There’s a kind of vacant middle with the Bravoverse that I used to think of in terms of age, but really has more to do with the adherence (or not) to certain life scripts than a timeline. There’s the shows where things fail or at least struggle to cohere (VPR; Summer House) and the shows were things fall apart (Housewives) but the hum of domestic hijinks in between is the stuff of sitcoms, not reality television. I want to detach from the sense of age in part because age is a little wonky on these shows. The original ensemble on VPR ranged from early 20s to mid-30s (LVP excluded); Tom Schwartz, a prototypical man-child, “was never in his 20s on the show!” as one Reddit commenter put it. Or if age is relevant, it’s a kind of twenties of the spirit, which could have a kind of multiplied meaning given these shows’ penchant for a Roaring Twenties themed occasion (plus also something there re: the oppressive heterosexuality of that aesthetic, as delightfully plumbed in an episode of the podcast StraightioLab). Housewives regain that spirit, or something like it, on the other side of what was promised by marriage, the house etc. Both yearning and disillusionment (and the young and older have measures of both) are very very watchable.

Which brings me back to VPR, S10, E1. See if the setup sounds familiar: long-term castmates and Bubbas, Katie and Schwartz, have divorced; a once (and… still?) holier and cuntier than thou castmate is navigating sobriety and dating and single mothering, in the throes of divorcing her monster husband; another break-up, the engagement between James and Raquel, the former of whom has already found and moved in a new girlfriend and the latter of whom must figure out an affirmative identity where she once defined herself by proximity to her alcoholic boyfriend; a business/personal partnership is breaking under one half’s dead weight and one cast member has a husband nobody likes, who therefore probably won’t be seen much. And one member of the cast is creeping.

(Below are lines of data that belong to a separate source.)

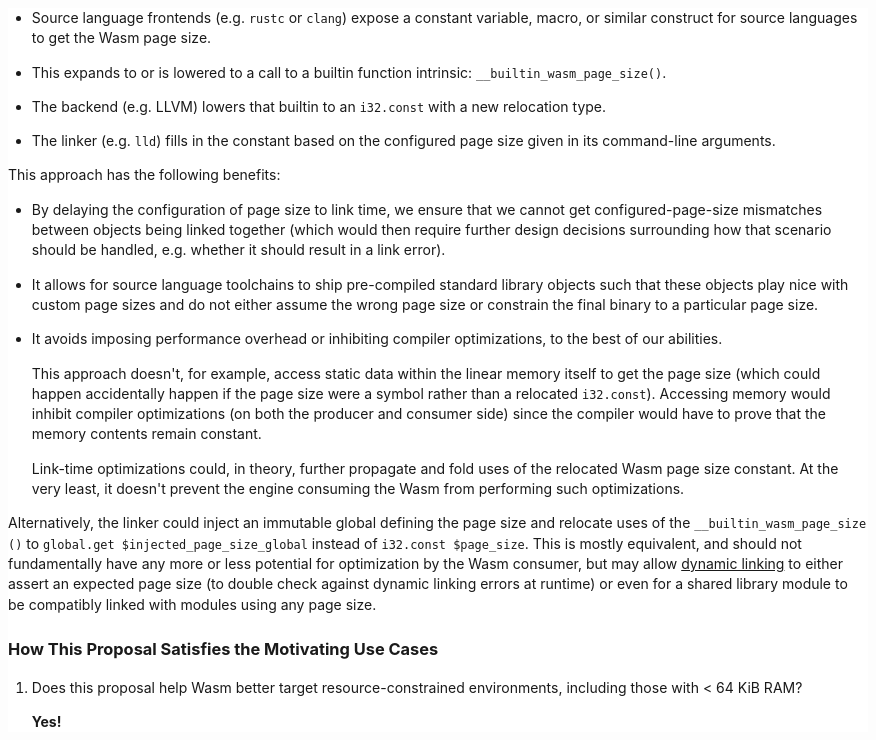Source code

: * Source language frontends (e.g. `rustc` or `clang`) expose a constant
  variable, macro, or similar construct for source languages to get the Wasm
  page size.

* This expands to or is lowered to a call to a builtin function intrinsic:
  `__builtin_wasm_page_size()`.

* The backend (e.g. LLVM) lowers that builtin to an `i32.const` with a new
  relocation type.

* The linker (e.g. `lld`) fills in the constant based on the configured page
  size given in its command-line arguments.

This approach has the following benefits:

* By delaying the configuration of page size to link time, we ensure that we
  cannot get configured-page-size mismatches between objects being linked
  together (which would then require further design decisions surrounding how
  that scenario should be handled, e.g. whether it should result in a link
  error).

* It allows for source language toolchains to ship pre-compiled standard library
  objects such that these objects play nice with custom page sizes and do not
  either assume the wrong page size or constrain the final binary to a
  particular page size.

* It avoids imposing performance overhead or inhibiting compiler optimizations,
  to the best of our abilities.

  This approach doesn't, for example, access static data within the linear
  memory itself to get the page size (which could happen accidentally happen if
  the page size were a symbol rather than a relocated `i32.const`). Accessing
  memory would inhibit compiler optimizations (on both the producer and consumer
  side) since the compiler would have to prove that the memory contents remain
  constant.

  Link-time optimizations could, in theory, further propagate and fold uses of
  the relocated Wasm page size constant. At the very least, it doesn't prevent
  the engine consuming the Wasm from performing such optimizations.

[imagine]: https://github.com/WebAssembly/custom-page-sizes/issues/3

Alternatively, the linker could inject an immutable global defining the page
size and relocate uses of the `__builtin_wasm_page_size()` to `global.get
$injected_page_size_global` instead of `i32.const $page_size`. This is mostly
equivalent, and should not fundamentally have any more or less potential for
optimization by the Wasm consumer, but may allow [dynamic linking] to either
assert an expected page size (to double check against dynamic linking errors at
runtime) or even for a shared library module to be compatibly linked with
modules using any page size.

[dynamic linking]: https://github.com/WebAssembly/tool-conventions/blob/main/DynamicLinking.md

### How This Proposal Satisfies the Motivating Use Cases

1. Does this proposal help Wasm better target resource-constrained environments,
   including those with < 64 KiB RAM?

   **Yes!**


[^memory64]: The `memory64` proposal adds an index type to the memory type, and
[^structure]: Note that this code snipppet is defining *structure* and not
[Memory type matching]: https://webassembly.github.io/spec/core/valid/types.html#memories
[^i64-index]: If the `memory64` proposal is enabled and this memory is a 64-bit
[limits-binary]: https://webassembly.github.io/spec/core/binary/types.html#limits
[memtype-binary]: https://webassembly.github.io/spec/core/binary/types.html#binary-memtype
[memorytype-text]: https://webassembly.github.io/spec/core/text/types.html#text-memtype
[^text]: Note that I've opted not to write out all of the combinations with the
[memory abbreviation]: https://webassembly.github.io/spec/core/text/modules.html#text-mem-abbrev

Okay, that got pretty specific there at the end, but hopefully illustrates the point: conditions are ripe. Yearning and disillusionment. That is not even to include the fact that the cast seems very game it feels, finally back in the business of making good television. Though maybe this is too much being made of a season premiere! The original VPR is gone forever, I think, but it’s promising that the old girl can still put on a show. Some wear and tear may have been exactly what was needed.

reading: still need to get around to the January books round-up and seeing as it’s halfway through February; think I’ll wait ‘till the end of this month and combine.

teaching: Stephen Best, None Like Us; Robin D. G. Kelley, “Black Study, Black Struggle” forum.

watching:  top chef s15; vpr; rhom; rhop (regretfully); superbowl

moving: what weather! bad for the planet but good for getting miles in. had a slogging long run (7 mi) yesterday; also back to a lifting schedule so have to wonder if that’s the reason. I’ve signed up for a half marathon in the spring but haven’t really laid down a training plan—can’t decide if I want to be regimented or go on vibes.